Ce premier pas atlantiste, un peu boiteux, s’accompagne d’une nouvelle percée — en matière d’armement. Le Gouvernement finlandais vient de décider de relancer sa production d’armes lourdes et de soutenir ainsi l’industrie nationale pour l’effort de guerre … en Ukraine. Mais également pour ses propres besoins … à partir de 2026 :
La production de munitions lourdes en Finlande sera augmentée, selon un communiqué de presse du ministère suédois de la Défense, publié le 12 décembre.
L’armée investit environ 24 millions d’euros dans la production de munitions lourdes. En outre, le ministère finlandais de la Défense assumera les obligations relatives aux commandes à long terme émanant d’entreprises locales. La production de munitions lourdes devrait plus que doubler par rapport à son niveau actuel.
Le ministre de la Défense Antti Häkkänen a déclaré que, l’augmentation de la production de munitions apporterait « un soutien à long terme à l’Ukraine ». Les installations de production dans le cadre de l’investissement supplémentaire entreront en service en 2026 et 2027.

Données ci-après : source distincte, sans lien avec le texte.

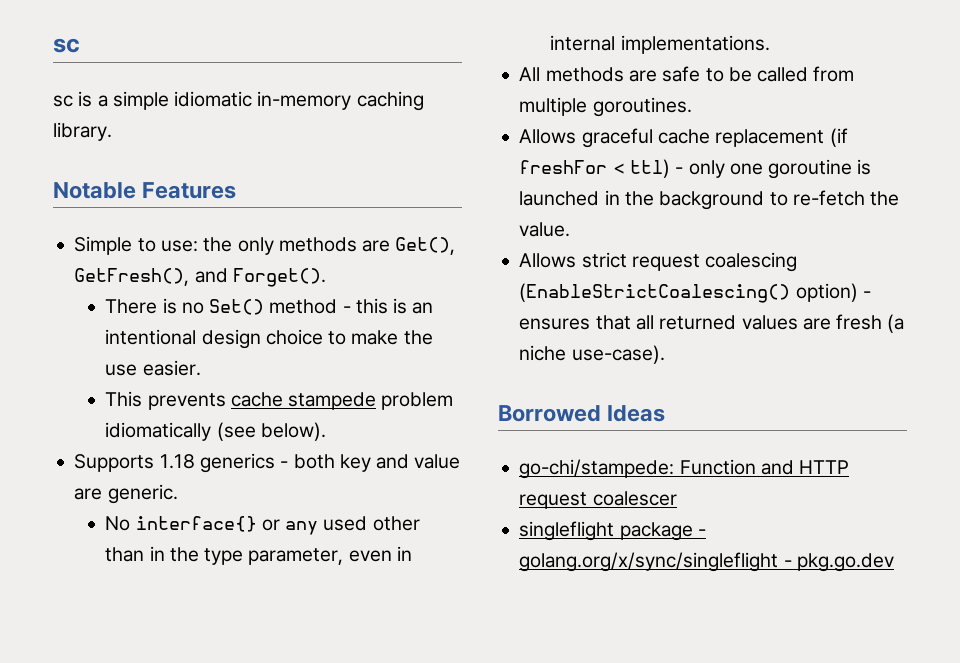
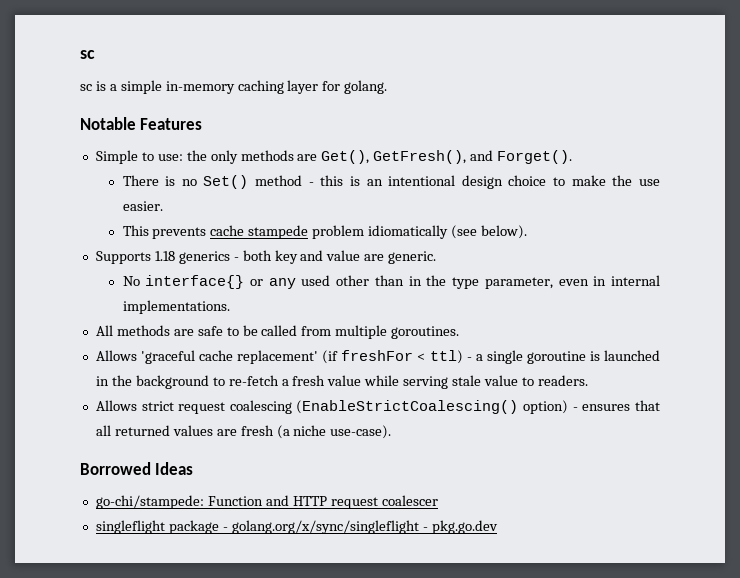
[174,91,253,107] idiomatic -> (162, 87) none
[53,122,112,141] library. -> [287,80,388,94] layer for golang.
[581,128,825,148] graceful cache replacement -> [141,350,319,364] 'graceful cache replacement'
[688,160,763,178] only one -> [475,350,523,364] a single
[870,191,900,206] [519,222,571,237] the value. -> [281,375,588,389] a fresh value while serving stale value to readers.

Ainsi, la Finlande entre de plein-pied dans la guerre en Ukraine … mais pas tout de suite. Les délais soulèvent des questions … Relancer la production militaire pour soutenir l’industrie nationale, c’est ce qui s’appelle une économie de guerre. Et en période de crise économique et financière endémique, suite à l’effondrement du mythe libéral, qui a conduit à la globalisation et à la paupérisation des sociétés, il n’y a rien de tel «qu’une bonne guerre» pour relancer l’économie et remettre les choses à plat. L’histoire est aussi récurrente sur ce point. Et manifestement, la guerre en Ukraine est prévue, indépendamment des poussées politico-médiatiques autour de négociations-capitulations, pour durer longtemps. Seulement à partir de 2026-2027 la Finlande aura les installations permettant de fournir une aide militaire substantielle à l’Ukraine.
Dans ce contexte généralisé d’épuisement des ressources et de la nécessité de sortir du mirage «post-industriel» pour relancer la production nationale en Europe, il y a de fortes chances que les pays de l’Axe atlantiste aient besoin d’une pause, qui pourra prendre différentes formes. Soit de faux accords, à la Minsk. Soit d’une stabilisation du front par une baisse réciproque de l’intensité du conflit. Le temps de repartir de plus belle. Sauf si la Russie en profite pour réellement passer à l’offensive.